I’m afraid of doing something different and a bit new and scary that would change the complaining, grumpy – yes – but replace the grumpy with outright fear.

And then, something shows up that appeals to me.

Someplace to go, something to do, something to say, someway to move.

Then I notice that this new impulse either feels in the same wheelhouse place as the complaining grumpy stuff (and then I know I’m just entertaining another “placeholder”) – or it shows up as a bit of a thrill.

When it shows up as a bit of a thrill – I follow it…and then, whatever happens, that original cycle of staying stuck is over.

Everything changes, because I have seen a way out.

Now – it’s up to me to choose which way to go when I first notice the grumpy feeling and the complaining thoughts.
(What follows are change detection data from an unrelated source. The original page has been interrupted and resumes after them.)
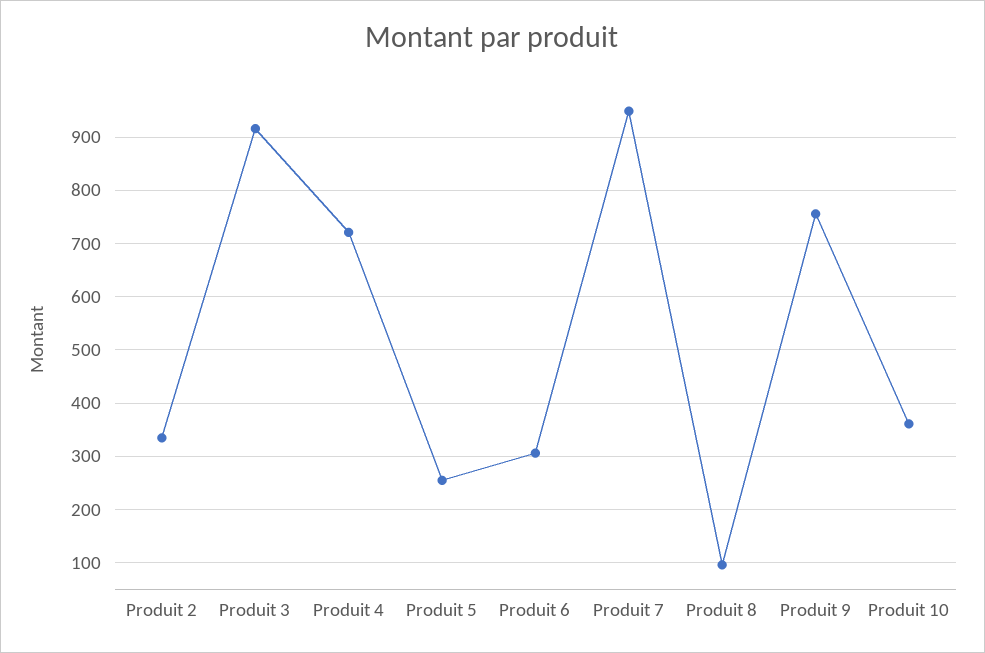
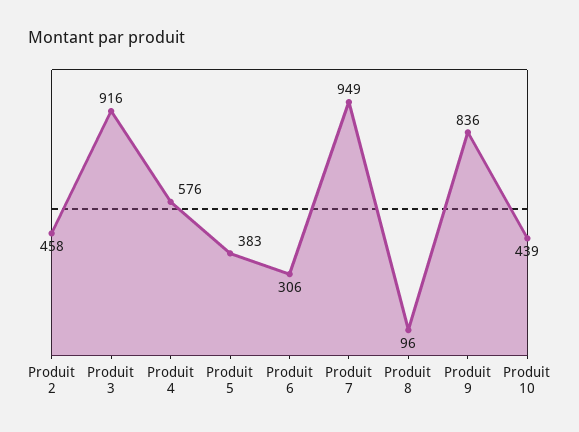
  {
-   "Produit 2": 340,
+   "Produit 2": 458,
    "Produit 3": 916,
-   "Produit 4": 720,
+   "Produit 4": 576,
-   "Produit 5": 260,
+   "Produit 5": 383,
    "Produit 6": 306,
    "Produit 7": 949,
    "Produit 8": 96,
-   "Produit 9": 760,
+   "Produit 9": 836,
-   "Produit 10": 360
+   "Produit 10": 439
  }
Do I want to go down that grumpy route, or do I want to feel the fear and go through it?

Now, as I make these choices and most often land on the “fear” side (it feels like a much more peaceful place to be, despite the fear of even just allowing the fear to be felt) – the scary is becoming a little bit less scary, and the grumpy is a little bit less “simple.”

The grumpy starts to feel less worthwhile, and less easy.

It doesn’t have the old glamour it had, like a “secret” go-to place that was once old, familiar and seemingly “safe.”

Instead, it actually feels a little bit “old.”

A little boring and same-old-same-old.

Fear starts to feel now a bit like a door opening.

Perhaps it’s not fear, anyway – perhaps it’s excitement!